Fb è fatto per gestire i propri contatti da 2-300 utenti, è vero che si possono fare anche gruppi privati, quella è una funzione secondaria. Invece viene più naturale utilizzare WhatsApp per fare un piccolo gruppo, quindi degli ambienti più intimi dove ci si scambia informazioni molto soggettive: ad esempio su come coordinare una vacanza con un gruppo di amici; o magari si fa un gruppo con i propri familiari. In questo modo si colgono due aspetti complementari dell’identità dell’utente. Che messi assieme rendono ancora più potente Fb.
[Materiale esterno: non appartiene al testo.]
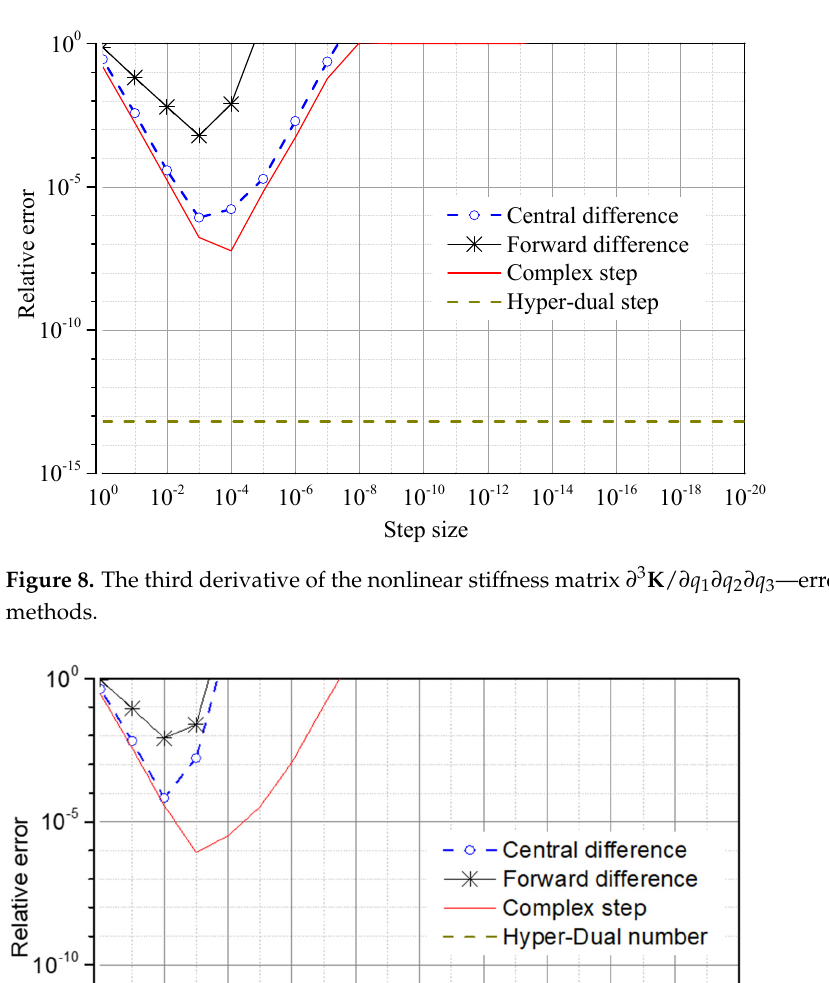
Figure 7. The second derivative of the nonlinear sti ff ness matrix ical methods.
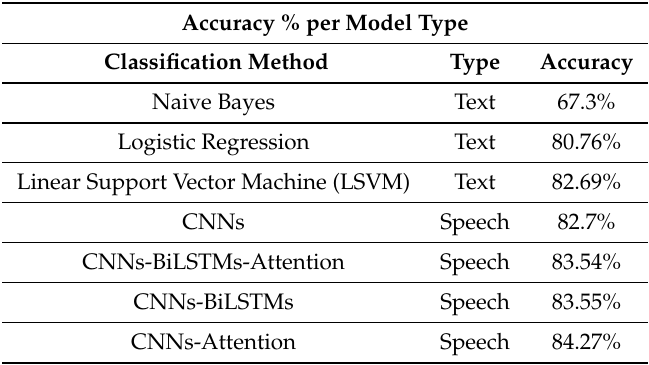
Table 3. Accuracy (Speech–Text)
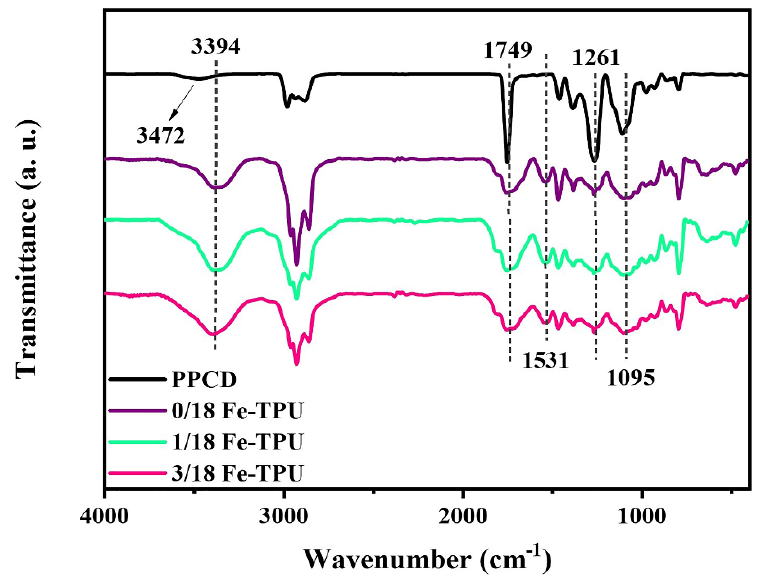
Figure 2. FT − IR spectra of TPU.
Cambierà qualcosa dopo questo accordo ?
Certamente cambierà il fatturato di Fb! Fino a che gli utenti continueranno a usare questi servizi, senza pensare al valore di quello che rilasciano a queste piattaforme rispetto all’utilità che ricevono in cambio, le funzionalità cambieranno poco. Ci saranno pochi soggetti, come Google e Fb, che continueranno a fare il business sulla capacità di raccogliere e analizzare questa grande quantità di dati. Se gli utenti decideranno un giorno che tutto questo è sproporzionato rispetto alla distribuzione del valore, allora potrebbe cambiare qualcosa. Mai sentito parlare di Cooperative Commons ?
No, di cosa si tratta?
Si tratta di un’iniziativa che nasce da un gruppo di docenti della Luiss che hanno formulato un’ipotesi alternativa a questo sbilanciamento della distribuzione del valore. Il Manifesto è consultabile sul web
Cosa proponete?
Ad esempio, che per iscriversi a un social network si possa scegliere fra modalità diverse di partecipazione; che sia possibile una modalità cooperativa che preveda forme di autogestione dei propri dati e percentuali di compartecipazione del valore generato. E, in secondo luogo, la creazione della prima cooperativa di comunità on line e la produzione di un applicativo web che renda evidente e implementabile per chi vuole, una partecipazione cooperativa alla vita digitale.